In the part of the listing that opens with the line containing "left hip: (341, 474, 0)" and closes with the line containing "right hip: (191, 124, 6)", swap every "shoulder" for "shoulder joint" and write those lines out again with nothing else altered. Omit the picture lines from your answer.
== Segment start ==
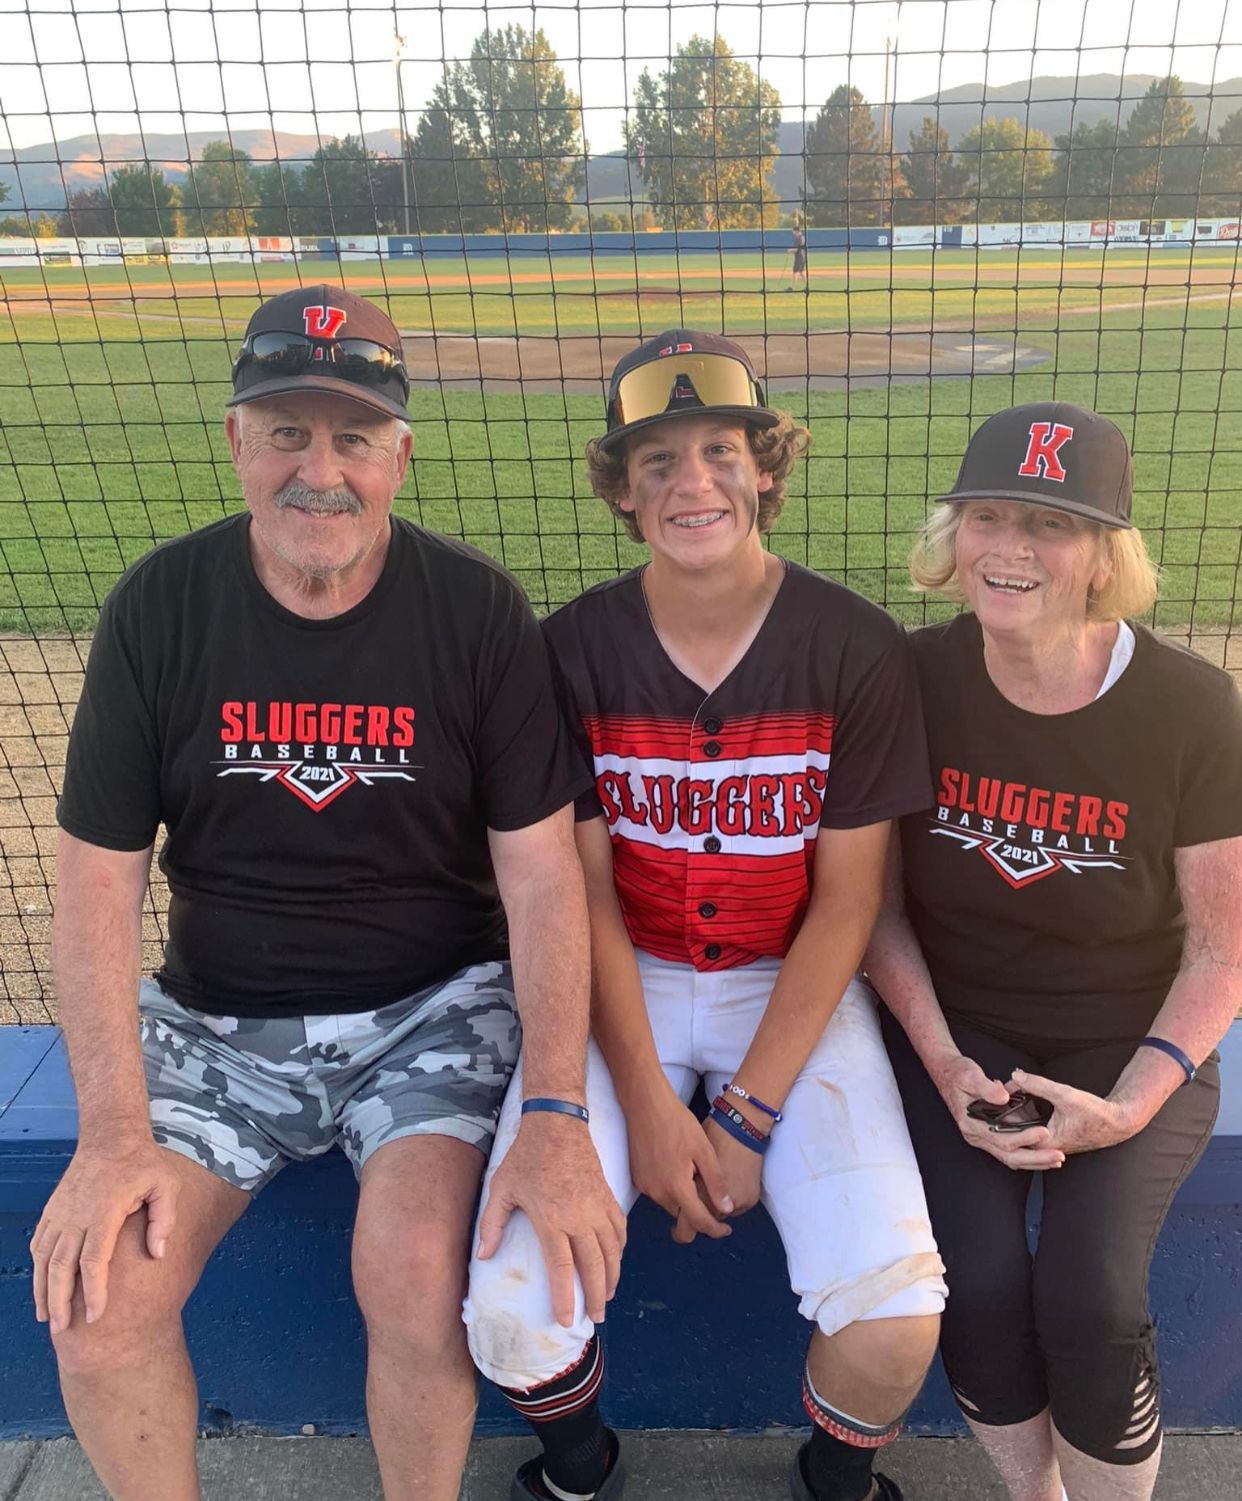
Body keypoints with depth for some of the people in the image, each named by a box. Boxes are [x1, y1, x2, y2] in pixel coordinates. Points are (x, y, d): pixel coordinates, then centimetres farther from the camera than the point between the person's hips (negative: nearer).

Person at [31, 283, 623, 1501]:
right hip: (216, 1017, 2)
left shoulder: (478, 611, -10)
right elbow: (97, 880, -4)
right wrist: (115, 1131, -13)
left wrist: (555, 1114, -19)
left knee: (416, 1275, -24)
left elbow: (540, 872, -10)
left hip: (434, 1006, -2)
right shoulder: (157, 609, -6)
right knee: (94, 1299, -14)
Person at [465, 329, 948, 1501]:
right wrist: (646, 1104, -13)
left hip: (792, 988, 0)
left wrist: (748, 1114, -12)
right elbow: (584, 893, -5)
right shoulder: (570, 649, -7)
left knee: (894, 1318, -19)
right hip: (620, 985, 1)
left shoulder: (858, 650, -9)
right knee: (512, 1306, -17)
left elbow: (845, 903, -7)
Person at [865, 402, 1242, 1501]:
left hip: (1132, 1048, -1)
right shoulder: (914, 681, -10)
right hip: (958, 1032, 1)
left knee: (1090, 1301, -20)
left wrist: (1128, 1109, -15)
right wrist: (939, 1061, -11)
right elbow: (877, 899, -1)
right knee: (979, 1284, -18)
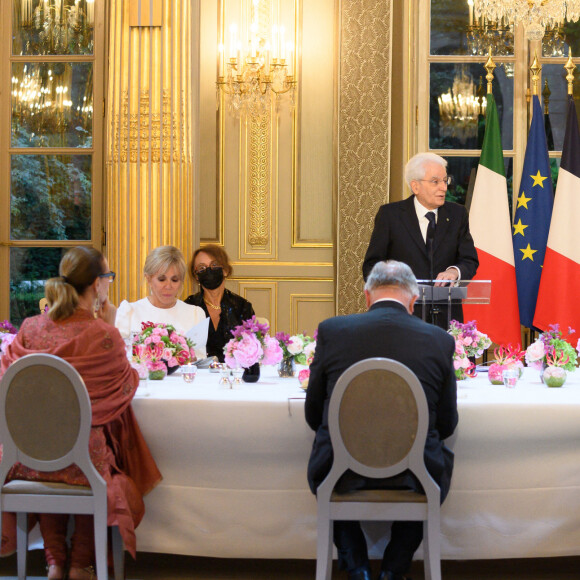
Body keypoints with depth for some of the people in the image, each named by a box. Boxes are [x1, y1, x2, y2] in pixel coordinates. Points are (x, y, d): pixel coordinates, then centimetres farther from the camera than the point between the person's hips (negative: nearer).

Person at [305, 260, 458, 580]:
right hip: (413, 476, 0)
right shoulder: (439, 340, -3)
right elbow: (446, 425, 5)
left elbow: (314, 414, 5)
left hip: (341, 474, 0)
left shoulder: (331, 330, -4)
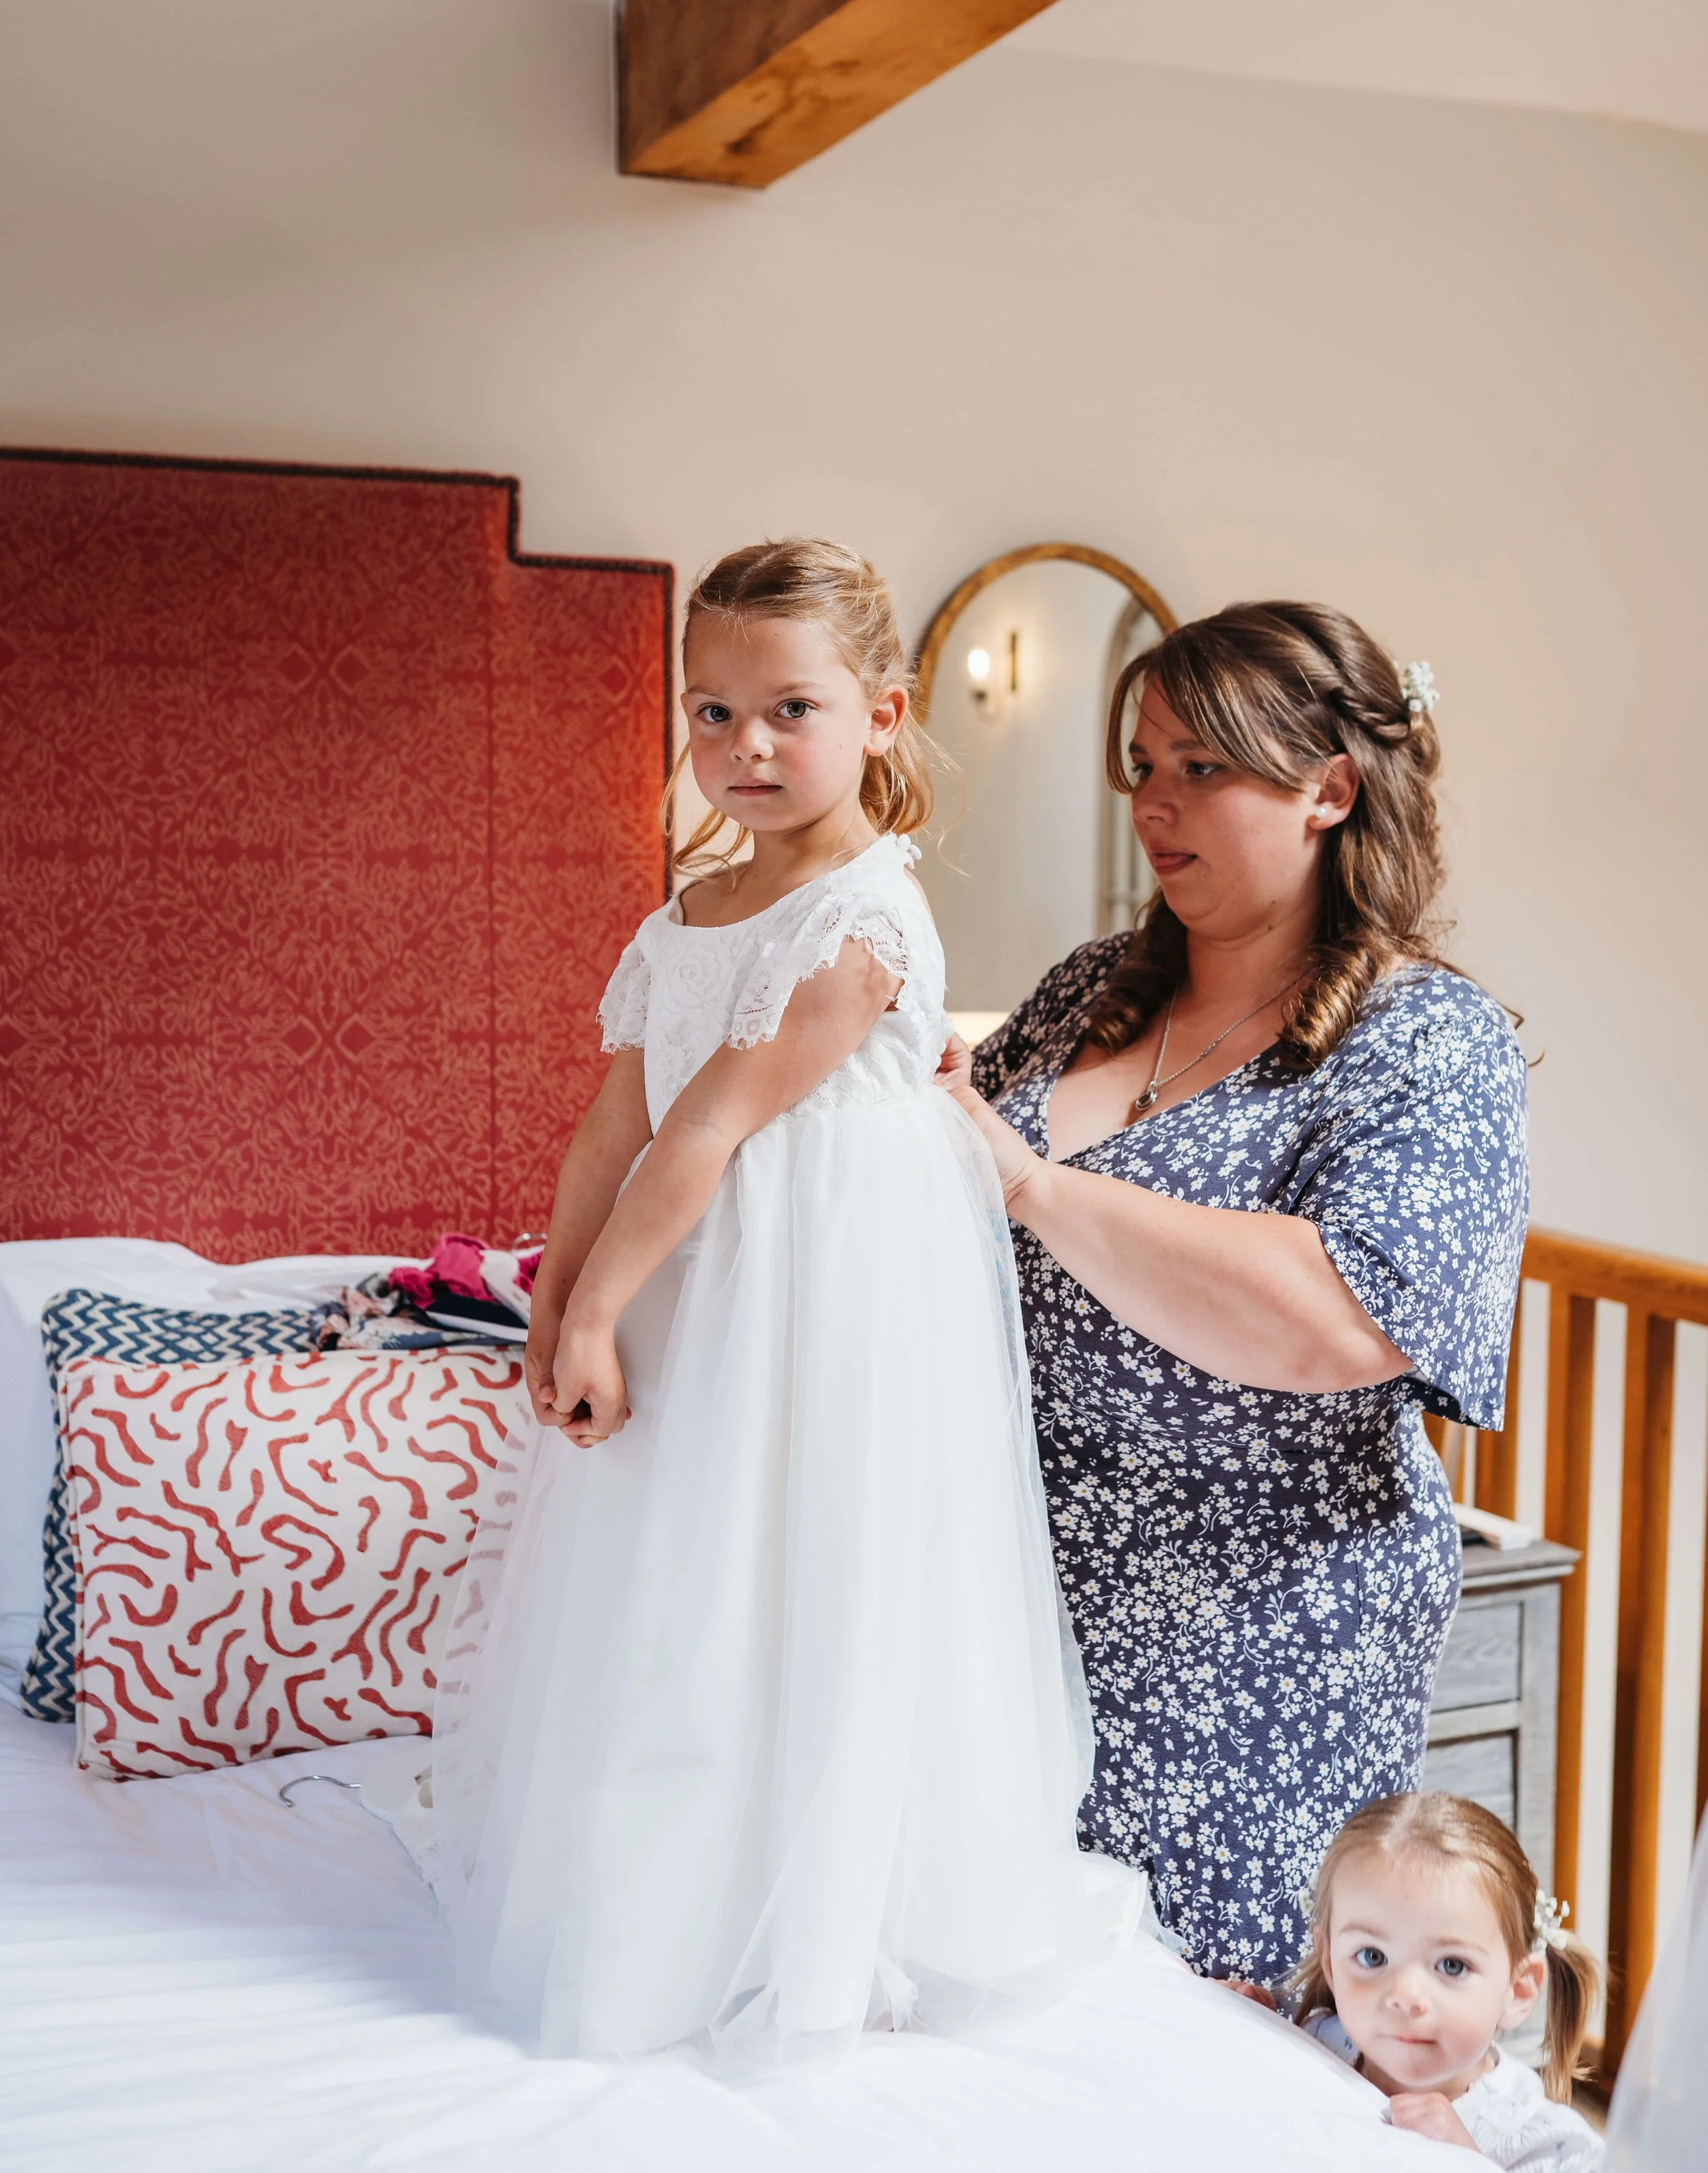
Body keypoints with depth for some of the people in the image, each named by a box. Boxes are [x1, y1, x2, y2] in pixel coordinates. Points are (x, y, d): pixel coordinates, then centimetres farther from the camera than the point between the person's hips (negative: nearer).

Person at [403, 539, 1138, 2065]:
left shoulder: (865, 919, -17)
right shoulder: (686, 920, 9)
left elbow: (715, 1126, -19)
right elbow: (614, 1130, 8)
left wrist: (595, 1314, -19)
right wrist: (559, 1304, 0)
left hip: (834, 1301, -8)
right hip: (685, 1293, 8)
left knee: (795, 1593, 0)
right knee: (663, 1596, 15)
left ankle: (804, 1931, 20)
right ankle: (676, 1899, 34)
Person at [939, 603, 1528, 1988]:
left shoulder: (1433, 1045, -13)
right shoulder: (1097, 989, 7)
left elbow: (1334, 1320, -29)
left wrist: (1030, 1183, -26)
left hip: (1256, 1635, -6)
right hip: (1032, 1576, 6)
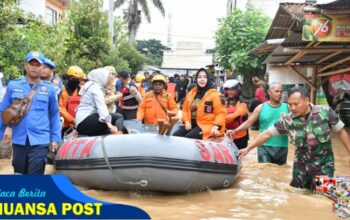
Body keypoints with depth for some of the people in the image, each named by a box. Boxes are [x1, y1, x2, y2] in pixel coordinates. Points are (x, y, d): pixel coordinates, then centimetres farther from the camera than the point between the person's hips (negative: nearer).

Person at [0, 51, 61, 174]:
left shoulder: (49, 89, 3)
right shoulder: (13, 85, 4)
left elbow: (54, 115, 7)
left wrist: (55, 138, 5)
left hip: (39, 141, -2)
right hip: (19, 140, 2)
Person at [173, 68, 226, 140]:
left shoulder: (214, 94, -5)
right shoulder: (191, 93, 13)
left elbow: (221, 112, -8)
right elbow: (185, 109, 19)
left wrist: (216, 126, -23)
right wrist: (186, 121, 0)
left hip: (206, 125, -6)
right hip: (191, 124, 6)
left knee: (189, 137, -30)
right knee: (175, 136, -16)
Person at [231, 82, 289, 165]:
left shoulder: (287, 107, 3)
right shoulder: (261, 107, 1)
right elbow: (248, 122, -2)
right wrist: (235, 131, -15)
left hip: (282, 147, 2)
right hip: (264, 147, -2)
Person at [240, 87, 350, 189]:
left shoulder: (326, 112, -14)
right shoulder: (287, 120, -11)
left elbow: (341, 132, -2)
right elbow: (267, 134, -5)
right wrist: (248, 148, -7)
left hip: (324, 165, -1)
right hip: (301, 166, 2)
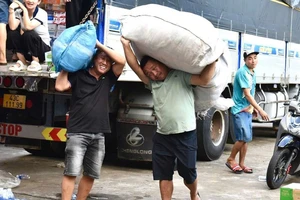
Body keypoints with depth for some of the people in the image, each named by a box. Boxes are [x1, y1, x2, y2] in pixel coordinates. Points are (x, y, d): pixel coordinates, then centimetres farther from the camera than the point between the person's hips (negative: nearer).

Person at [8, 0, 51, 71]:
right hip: (27, 49, 4)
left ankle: (36, 63, -14)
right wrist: (11, 10, -27)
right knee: (13, 33, -20)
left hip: (43, 48, -4)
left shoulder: (42, 13, -14)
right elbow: (13, 27, -21)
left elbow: (28, 27, -32)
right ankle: (22, 62, -8)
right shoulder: (19, 11, -3)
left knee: (29, 34, -31)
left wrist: (24, 9, -26)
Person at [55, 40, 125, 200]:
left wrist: (99, 44, 0)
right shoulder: (79, 75, 2)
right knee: (71, 172, -8)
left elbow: (122, 61, 1)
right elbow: (60, 86, -11)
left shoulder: (108, 79, 12)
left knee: (91, 174, 9)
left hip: (98, 135, 5)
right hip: (77, 133, -4)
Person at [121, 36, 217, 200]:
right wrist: (126, 45, -4)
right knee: (163, 175, 7)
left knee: (188, 174, 11)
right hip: (162, 137, 4)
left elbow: (204, 80, -14)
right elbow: (135, 67, 2)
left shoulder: (181, 76, -1)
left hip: (186, 135, -4)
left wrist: (213, 60, -19)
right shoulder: (152, 83, 11)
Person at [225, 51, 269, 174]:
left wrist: (253, 108, 14)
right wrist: (260, 110, -20)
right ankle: (231, 160, 3)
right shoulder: (242, 72, -17)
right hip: (240, 110, -9)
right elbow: (247, 94, -20)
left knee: (246, 138, 8)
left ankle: (241, 164, 16)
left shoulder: (252, 73, 11)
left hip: (248, 110, 9)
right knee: (244, 137, -14)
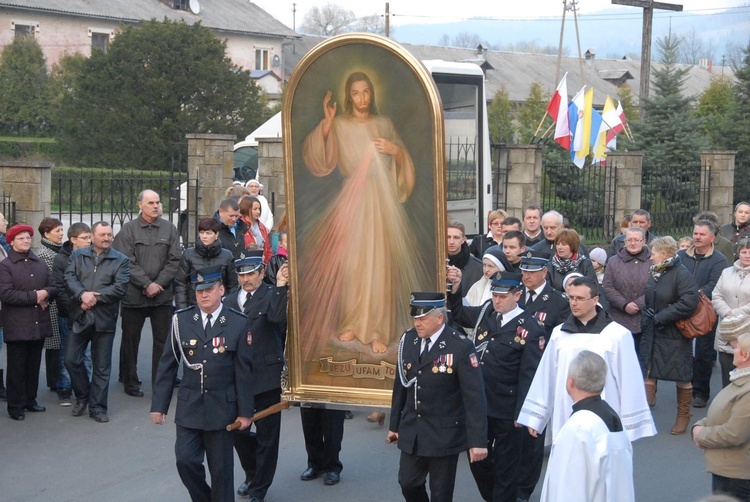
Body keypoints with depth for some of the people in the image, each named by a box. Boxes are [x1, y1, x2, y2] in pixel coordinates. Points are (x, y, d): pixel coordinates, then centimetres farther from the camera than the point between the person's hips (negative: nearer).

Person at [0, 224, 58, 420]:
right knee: (17, 367, 1)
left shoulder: (40, 264, 14)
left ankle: (30, 400, 22)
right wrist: (34, 296, -14)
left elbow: (54, 288, 14)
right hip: (17, 326, -5)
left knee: (34, 365, 11)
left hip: (39, 324, 5)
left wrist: (45, 294, -10)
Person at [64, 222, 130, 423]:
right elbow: (69, 277, -4)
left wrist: (95, 298, -15)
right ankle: (82, 397, 23)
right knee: (71, 360, 1)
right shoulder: (77, 255, 9)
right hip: (80, 317, 1)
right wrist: (82, 294, -21)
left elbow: (121, 286, -9)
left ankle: (97, 406, 13)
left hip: (105, 319, -1)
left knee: (102, 366, 4)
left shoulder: (121, 260, 3)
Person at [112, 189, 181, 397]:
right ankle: (130, 382, 17)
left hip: (163, 294, 2)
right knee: (130, 339, 6)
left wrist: (158, 283, -9)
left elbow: (174, 261, 2)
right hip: (134, 294, -2)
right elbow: (126, 262, -7)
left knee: (163, 339, 4)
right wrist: (146, 284, -13)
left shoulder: (169, 229, 6)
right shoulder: (128, 229, -1)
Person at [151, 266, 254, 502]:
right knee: (185, 460, -4)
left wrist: (245, 411, -3)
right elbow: (167, 365, 3)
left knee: (221, 469, 6)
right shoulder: (181, 320, 0)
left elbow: (244, 371, -3)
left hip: (222, 409, -1)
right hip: (189, 406, 2)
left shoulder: (239, 323, -5)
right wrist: (159, 405, 1)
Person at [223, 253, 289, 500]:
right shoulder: (229, 301, 9)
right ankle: (252, 474, 36)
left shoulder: (272, 295, -5)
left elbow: (277, 317, -27)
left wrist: (280, 287, -38)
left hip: (267, 377, -4)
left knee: (267, 436, 4)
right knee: (237, 430, 10)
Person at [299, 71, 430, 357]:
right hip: (352, 200, -1)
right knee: (350, 261, 1)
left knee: (379, 263, -3)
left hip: (383, 200, 1)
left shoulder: (384, 124, 10)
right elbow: (319, 162, -10)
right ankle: (351, 322, 17)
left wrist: (395, 150, -6)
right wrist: (325, 125, -18)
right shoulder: (339, 125, 2)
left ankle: (377, 330, 2)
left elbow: (404, 160, 16)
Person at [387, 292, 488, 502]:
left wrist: (478, 441, -21)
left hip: (444, 434, -5)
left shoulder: (461, 347, -18)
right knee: (408, 482, 12)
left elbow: (475, 397, -18)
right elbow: (400, 385, 8)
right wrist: (394, 424, 13)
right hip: (411, 431, 5)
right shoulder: (408, 339, -1)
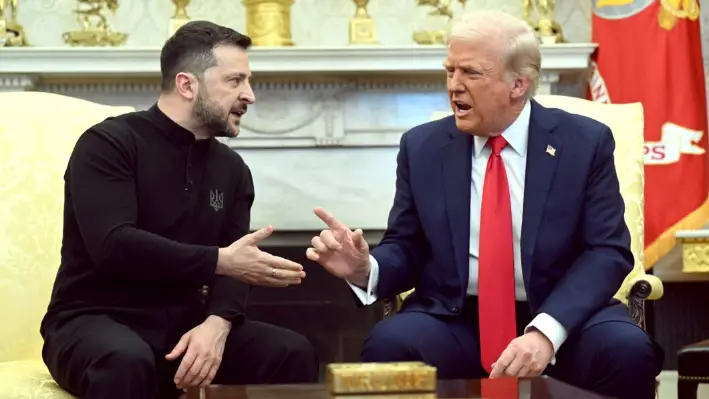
== Segment end ==
--- Solved problem ---
left hip: (341, 474, 0)
left shoulder joint: (331, 330, -4)
Body keypoints with depth for some of the people in the image, each named by a box. Boxes are [x1, y1, x2, y2] in pixel coordinates. Points are (x, y, d): pixel coordinates, then centimetres farther from the camera than the point between the person's hips (negative: nearer).

Person at [403, 539, 1138, 2065]:
left shoulder joint: (865, 919, -17)
right shoulder joint: (686, 920, 9)
left elbow: (715, 1126, -19)
right elbow: (614, 1130, 8)
left wrist: (595, 1314, -19)
right wrist: (559, 1304, 0)
left hip: (834, 1301, -8)
right hip: (685, 1293, 8)
left knee: (795, 1593, 0)
right knee: (663, 1596, 15)
left ankle: (804, 1931, 20)
right ankle: (676, 1899, 34)
Person at [939, 603, 1528, 1988]:
left shoulder joint: (1433, 1045, -13)
right shoulder joint: (1097, 989, 7)
left elbow: (1334, 1320, -29)
left wrist: (1030, 1183, -26)
left hip: (1256, 1635, -6)
right hip: (1032, 1576, 6)
Body keypoints with depth for some of the people in the image, each named by a box. Boxes are [x1, y1, x2, y2] in pixel coordinates. Points are (x, y, d): pixel coordinates, then centimetres farther from the camera than the point between the person's hips (negative: nearer).

Person at [0, 51, 61, 174]:
left shoulder joint: (49, 89, 3)
right shoulder joint: (13, 85, 4)
left elbow: (54, 115, 7)
left wrist: (55, 138, 5)
left hip: (39, 141, -2)
right hip: (19, 140, 2)
Person at [173, 68, 226, 140]:
left shoulder joint: (214, 94, -5)
right shoulder joint: (191, 93, 13)
left elbow: (221, 112, -8)
right elbow: (185, 109, 19)
left wrist: (216, 126, -23)
right wrist: (186, 121, 0)
left hip: (206, 125, -6)
right hip: (191, 124, 6)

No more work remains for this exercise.